More than 17,000 people in Worcestershire suffering from diabetes

Malvern Gazette: More than 17,000 people in Worcestershire suffering from diabetes More than 17,000 people in Worcestershire suffering from diabetes

MORE than 17,000 people in Worcestershire are suffering from diabetes, new figures have revealed.

Figures released by diabetic charity Diabetes UK showed there are 15,148 people in the county diagnosed with type one and type two diabetes and an estimated 2,561 are suffering from the condition but have not been diagnosed.

Overall 3.2 million adults in the UK suffer from diabetes, an increase of more than 163,000 from the previous year.

Figures for previous years in Worcestershire are not available due to the abolition of Primary Care Trusts.

The charity’s chief executive Barbara Young said the figures showed the UK was “in the middle of an unfolding public health disaster”.

“It is frightening to think that one in 17 people you walk past in the street has been diagnosed with the condition,” she said.

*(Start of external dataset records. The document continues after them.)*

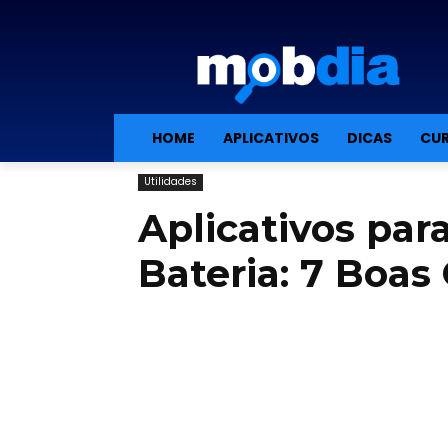
HOME
APLICATIVOS
DICAS
CUR
Utilidades
Aplicativos pa
Bateria: 7 Boas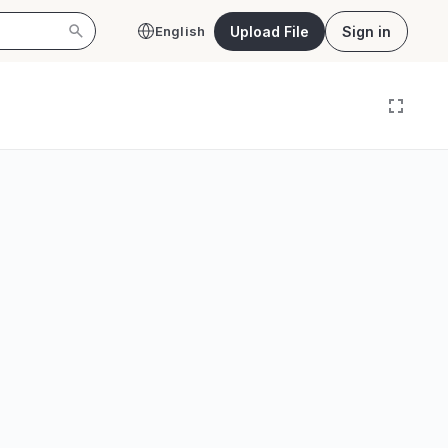
Upload File
Sign in
English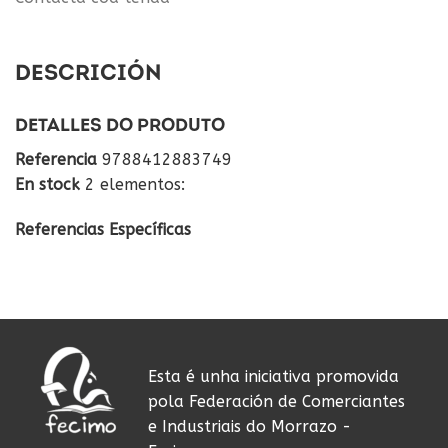
DESCRICIÓN
DETALLES DO PRODUTO
Referencia
9788412883749
En stock
2 elementos:
Referencias Específicas
Esta é unha iniciativa promovida
pola Federación de Comerciantes
e Industriais do Morrazo -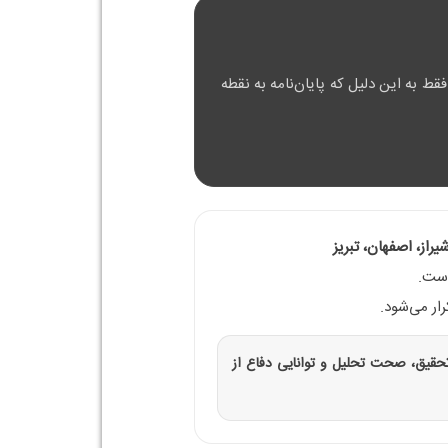
ط به این دلیل که پایان‌نامه به نقطه
از، اصفهان، تبریز
است.
ار می‌شود.
قیق، صحت تحلیل و توانایی دفاع از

She said the charity is calling on NHS organisations across the UK to fully implement the NHS Health Check, which can ensure type 2 diabetes is diagnosed as quickly as possible. The charity also says the check should be offered for free to everyone aged between 40 and 74.

“We also need to address the obesity crisis, which is what is fuelling the increase in Type 2, by making healthy food cheaper and more accessible and by making it easier for people to build physical activity into their daily lives,” she said.

She said the charity is also campaigning for greater education on for those diagnosed with the disease and for improvements to hospital care for people with diabetes.

“The complications of diabetes are not only devastating for the people involved, but they are also very expensive to treat,” she said.

“With the number of people with diabetes continuing to rise, there is now an urgent need to grasp the nettle and start focusing on the ongoing care and support for self-management that can help prevent complications happening in the first place.

“Unless we do this, we are likely to see more people having to endure complications and an accompanying rise in diabetes spending that we will simply not be able to afford.”

The NHS currently spends 10 per cent of its entire budget on diabetes and 80 per cent of this goes to treating complications such as amputation, kidney failure, heart disease and strokes.